**Description of the task:**
I'd like the data beneath this line reproduced exactly, without any of its images.

Stored data

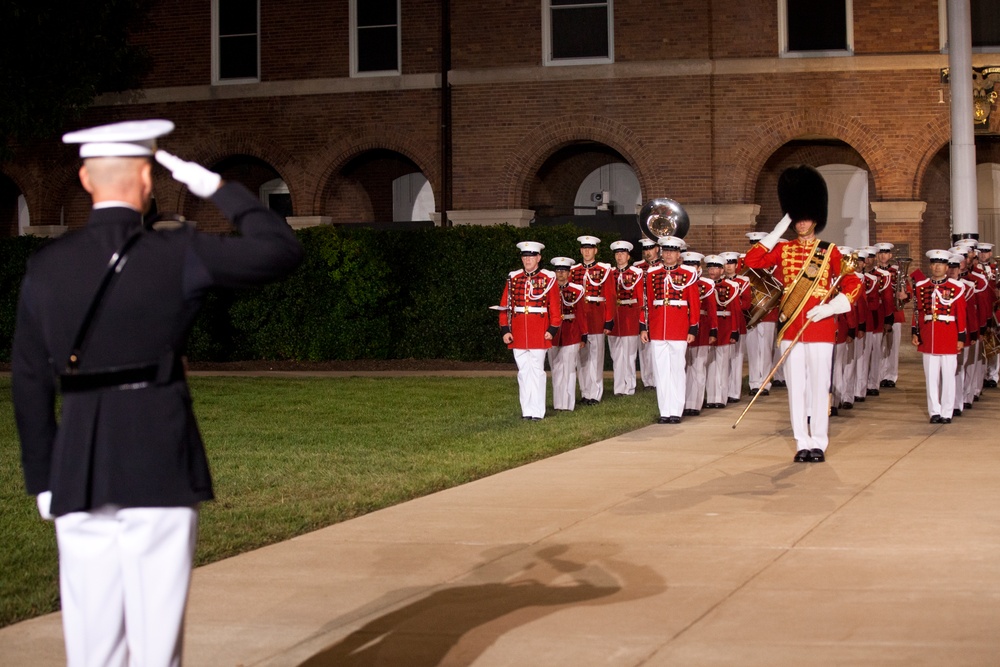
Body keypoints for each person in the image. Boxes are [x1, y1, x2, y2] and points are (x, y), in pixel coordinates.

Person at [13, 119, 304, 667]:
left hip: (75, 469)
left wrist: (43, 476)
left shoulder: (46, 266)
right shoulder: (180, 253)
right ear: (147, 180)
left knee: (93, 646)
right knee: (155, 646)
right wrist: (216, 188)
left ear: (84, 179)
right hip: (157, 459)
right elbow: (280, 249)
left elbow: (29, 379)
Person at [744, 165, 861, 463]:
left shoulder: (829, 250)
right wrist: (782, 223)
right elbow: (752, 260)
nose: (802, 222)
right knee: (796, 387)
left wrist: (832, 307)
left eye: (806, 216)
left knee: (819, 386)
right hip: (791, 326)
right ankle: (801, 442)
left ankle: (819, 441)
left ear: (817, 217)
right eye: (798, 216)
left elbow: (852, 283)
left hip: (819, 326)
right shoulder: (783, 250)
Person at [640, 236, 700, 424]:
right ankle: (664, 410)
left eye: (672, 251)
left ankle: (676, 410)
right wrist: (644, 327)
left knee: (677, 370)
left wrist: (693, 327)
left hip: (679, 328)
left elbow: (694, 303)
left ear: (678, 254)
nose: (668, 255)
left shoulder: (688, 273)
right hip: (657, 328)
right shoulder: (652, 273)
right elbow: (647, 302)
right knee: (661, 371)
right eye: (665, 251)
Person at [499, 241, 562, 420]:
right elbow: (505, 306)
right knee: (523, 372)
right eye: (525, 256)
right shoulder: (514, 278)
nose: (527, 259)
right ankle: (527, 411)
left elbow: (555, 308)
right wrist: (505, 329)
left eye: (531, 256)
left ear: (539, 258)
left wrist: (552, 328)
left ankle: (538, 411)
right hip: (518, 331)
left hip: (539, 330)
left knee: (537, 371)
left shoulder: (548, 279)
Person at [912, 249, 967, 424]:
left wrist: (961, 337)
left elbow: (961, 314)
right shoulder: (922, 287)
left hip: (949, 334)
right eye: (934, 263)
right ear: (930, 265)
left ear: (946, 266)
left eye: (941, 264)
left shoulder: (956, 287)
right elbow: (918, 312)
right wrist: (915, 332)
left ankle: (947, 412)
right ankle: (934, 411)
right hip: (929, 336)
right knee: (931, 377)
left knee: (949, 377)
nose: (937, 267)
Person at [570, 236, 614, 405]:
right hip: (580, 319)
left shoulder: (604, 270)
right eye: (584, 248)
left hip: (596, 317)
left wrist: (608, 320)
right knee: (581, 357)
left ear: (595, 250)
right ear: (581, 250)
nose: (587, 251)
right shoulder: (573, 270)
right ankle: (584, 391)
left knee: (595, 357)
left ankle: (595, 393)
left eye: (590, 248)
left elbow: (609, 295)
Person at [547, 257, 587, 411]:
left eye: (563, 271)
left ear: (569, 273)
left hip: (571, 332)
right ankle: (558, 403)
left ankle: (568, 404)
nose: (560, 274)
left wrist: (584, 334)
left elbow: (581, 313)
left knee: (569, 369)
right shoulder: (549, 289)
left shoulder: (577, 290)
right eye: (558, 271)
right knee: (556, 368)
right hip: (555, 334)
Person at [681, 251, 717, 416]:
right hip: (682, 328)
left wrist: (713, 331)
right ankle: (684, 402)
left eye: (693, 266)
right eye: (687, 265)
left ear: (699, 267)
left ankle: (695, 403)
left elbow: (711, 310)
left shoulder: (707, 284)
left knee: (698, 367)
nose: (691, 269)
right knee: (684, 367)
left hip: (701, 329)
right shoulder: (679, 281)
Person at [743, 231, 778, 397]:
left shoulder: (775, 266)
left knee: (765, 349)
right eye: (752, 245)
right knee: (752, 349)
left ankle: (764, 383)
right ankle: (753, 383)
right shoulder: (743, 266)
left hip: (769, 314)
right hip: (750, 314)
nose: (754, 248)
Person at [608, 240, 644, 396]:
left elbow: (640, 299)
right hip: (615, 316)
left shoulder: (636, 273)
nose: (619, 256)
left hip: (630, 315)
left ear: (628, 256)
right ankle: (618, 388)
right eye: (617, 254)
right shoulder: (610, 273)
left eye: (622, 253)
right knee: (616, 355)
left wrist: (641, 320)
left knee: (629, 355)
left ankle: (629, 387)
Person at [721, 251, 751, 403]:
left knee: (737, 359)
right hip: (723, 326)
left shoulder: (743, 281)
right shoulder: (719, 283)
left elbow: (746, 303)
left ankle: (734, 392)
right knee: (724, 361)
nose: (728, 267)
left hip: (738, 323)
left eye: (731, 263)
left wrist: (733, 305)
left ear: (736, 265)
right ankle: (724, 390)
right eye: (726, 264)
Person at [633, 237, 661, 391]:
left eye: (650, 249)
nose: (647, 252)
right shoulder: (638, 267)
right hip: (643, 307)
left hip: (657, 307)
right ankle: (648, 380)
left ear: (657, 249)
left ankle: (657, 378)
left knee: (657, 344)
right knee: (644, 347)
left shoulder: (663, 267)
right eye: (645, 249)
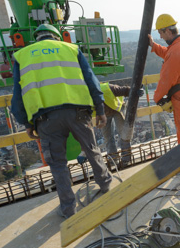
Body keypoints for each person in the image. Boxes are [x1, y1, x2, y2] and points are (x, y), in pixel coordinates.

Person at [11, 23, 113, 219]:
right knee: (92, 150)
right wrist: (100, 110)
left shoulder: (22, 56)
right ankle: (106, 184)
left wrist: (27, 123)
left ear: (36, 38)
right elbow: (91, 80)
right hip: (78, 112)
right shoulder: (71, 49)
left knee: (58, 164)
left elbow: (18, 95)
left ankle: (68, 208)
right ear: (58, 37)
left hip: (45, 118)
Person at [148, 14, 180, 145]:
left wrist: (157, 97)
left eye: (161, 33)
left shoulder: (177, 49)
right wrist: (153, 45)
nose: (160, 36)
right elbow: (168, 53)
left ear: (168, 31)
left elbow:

**Completed exercise:**
Body keypoints for each person in the image. Boxes are [x1, y1, x2, y2] and points are (x, y), in pixel coordinates.

Person at [13, 119, 304, 667]:
left hip: (75, 469)
left wrist: (43, 476)
left shoulder: (46, 266)
right shoulder: (180, 253)
right ear: (147, 180)
left knee: (93, 646)
right knee: (155, 646)
right wrist: (216, 188)
left ear: (84, 179)
right hip: (157, 459)
right elbow: (280, 249)
left elbow: (29, 379)
Person at [744, 165, 861, 463]:
left shoulder: (829, 250)
right wrist: (782, 223)
right elbow: (752, 260)
nose: (802, 222)
right knee: (796, 387)
left wrist: (832, 307)
left eye: (806, 216)
left knee: (819, 386)
right hip: (791, 326)
right ankle: (801, 442)
left ankle: (819, 441)
left ear: (817, 217)
right eye: (798, 216)
left elbow: (852, 283)
left hip: (819, 326)
right shoulder: (783, 250)
Person at [640, 236, 700, 424]:
right ankle: (664, 410)
left eye: (672, 251)
left ankle: (676, 410)
right wrist: (644, 327)
left knee: (677, 370)
left wrist: (693, 327)
left hip: (679, 328)
left elbow: (694, 303)
left ear: (678, 254)
nose: (668, 255)
left shoulder: (688, 273)
right hip: (657, 328)
right shoulder: (652, 273)
right elbow: (647, 302)
right knee: (661, 371)
right eye: (665, 251)
Person at [499, 241, 562, 420]:
right elbow: (505, 306)
right knee: (523, 372)
right eye: (525, 256)
right shoulder: (514, 278)
nose: (527, 259)
right ankle: (527, 411)
left elbow: (555, 308)
right wrist: (505, 329)
left eye: (531, 256)
left ear: (539, 258)
left wrist: (552, 328)
left ankle: (538, 411)
right hip: (518, 331)
left hip: (539, 330)
left knee: (537, 371)
left shoulder: (548, 279)
Person at [912, 249, 967, 424]:
left wrist: (961, 337)
left elbow: (961, 314)
right shoulder: (922, 287)
left hip: (949, 334)
right eye: (934, 263)
right ear: (930, 265)
left ear: (946, 266)
left eye: (941, 264)
left shoulder: (956, 287)
right elbow: (918, 312)
right wrist: (915, 332)
left ankle: (947, 412)
right ankle: (934, 411)
right hip: (929, 336)
right knee: (931, 377)
left knee: (949, 377)
nose: (937, 267)
Person at [570, 236, 614, 405]:
right hip: (580, 319)
left shoulder: (604, 270)
right eye: (584, 248)
left hip: (596, 317)
left wrist: (608, 320)
right knee: (581, 357)
left ear: (595, 250)
right ear: (581, 250)
nose: (587, 251)
right shoulder: (573, 270)
right ankle: (584, 391)
left knee: (595, 357)
left ankle: (595, 393)
left eye: (590, 248)
left elbow: (609, 295)
Person at [547, 257, 587, 411]:
left eye: (563, 271)
left ear: (569, 273)
left hip: (571, 332)
right ankle: (558, 403)
left ankle: (568, 404)
nose: (560, 274)
left wrist: (584, 334)
left elbow: (581, 313)
left knee: (569, 369)
right shoulder: (549, 289)
left shoulder: (577, 290)
right eye: (558, 271)
right knee: (556, 368)
right hip: (555, 334)
Person at [681, 251, 717, 416]:
right hip: (682, 328)
left wrist: (713, 331)
right ankle: (684, 402)
left eye: (693, 266)
right eye: (687, 265)
left ear: (699, 267)
left ankle: (695, 403)
left elbow: (711, 310)
left shoulder: (707, 284)
left knee: (698, 367)
nose: (691, 269)
right knee: (684, 367)
left hip: (701, 329)
right shoulder: (679, 281)
Person at [743, 231, 778, 397]:
left shoulder: (775, 266)
left knee: (765, 349)
right eye: (752, 245)
right knee: (752, 349)
left ankle: (764, 383)
right ankle: (753, 383)
right shoulder: (743, 266)
left hip: (769, 314)
right hip: (750, 314)
nose: (754, 248)
Person at [608, 240, 644, 396]:
left elbow: (640, 299)
right hip: (615, 316)
left shoulder: (636, 273)
nose: (619, 256)
left hip: (630, 315)
left ear: (628, 256)
right ankle: (618, 388)
right eye: (617, 254)
right shoulder: (610, 273)
left eye: (622, 253)
right knee: (616, 355)
left wrist: (641, 320)
left knee: (629, 355)
left ankle: (629, 387)
Person at [721, 251, 751, 403]:
left knee: (737, 359)
right hip: (723, 326)
left shoulder: (743, 281)
right shoulder: (719, 283)
left elbow: (746, 303)
left ankle: (734, 392)
right knee: (724, 361)
nose: (728, 267)
left hip: (738, 323)
left eye: (731, 263)
left wrist: (733, 305)
left ear: (736, 265)
right ankle: (724, 390)
right eye: (726, 264)
Person at [633, 237, 661, 391]:
left eye: (650, 249)
nose: (647, 252)
right shoulder: (638, 267)
right hip: (643, 307)
left hip: (657, 307)
right ankle: (648, 380)
left ear: (657, 249)
left ankle: (657, 378)
left knee: (657, 344)
right knee: (644, 347)
left shoulder: (663, 267)
right eye: (645, 249)
Body keypoints for each person in the image. Boxes are [x1, y1, x2, y2] and points are (x, y), in pixel coordinates.

Person at [11, 23, 113, 219]:
right knee: (92, 150)
right wrist: (100, 110)
left shoulder: (22, 56)
right ankle: (106, 184)
left wrist: (27, 123)
left ear: (36, 38)
right elbow: (91, 80)
right hip: (78, 112)
right shoulder: (71, 49)
left knee: (58, 164)
left elbow: (18, 95)
left ankle: (68, 208)
right ear: (58, 37)
left hip: (45, 118)
Person at [148, 14, 180, 145]:
left wrist: (157, 97)
left eye: (161, 33)
left shoulder: (177, 49)
right wrist: (153, 45)
nose: (160, 36)
right elbow: (168, 53)
left ear: (168, 31)
left elbow:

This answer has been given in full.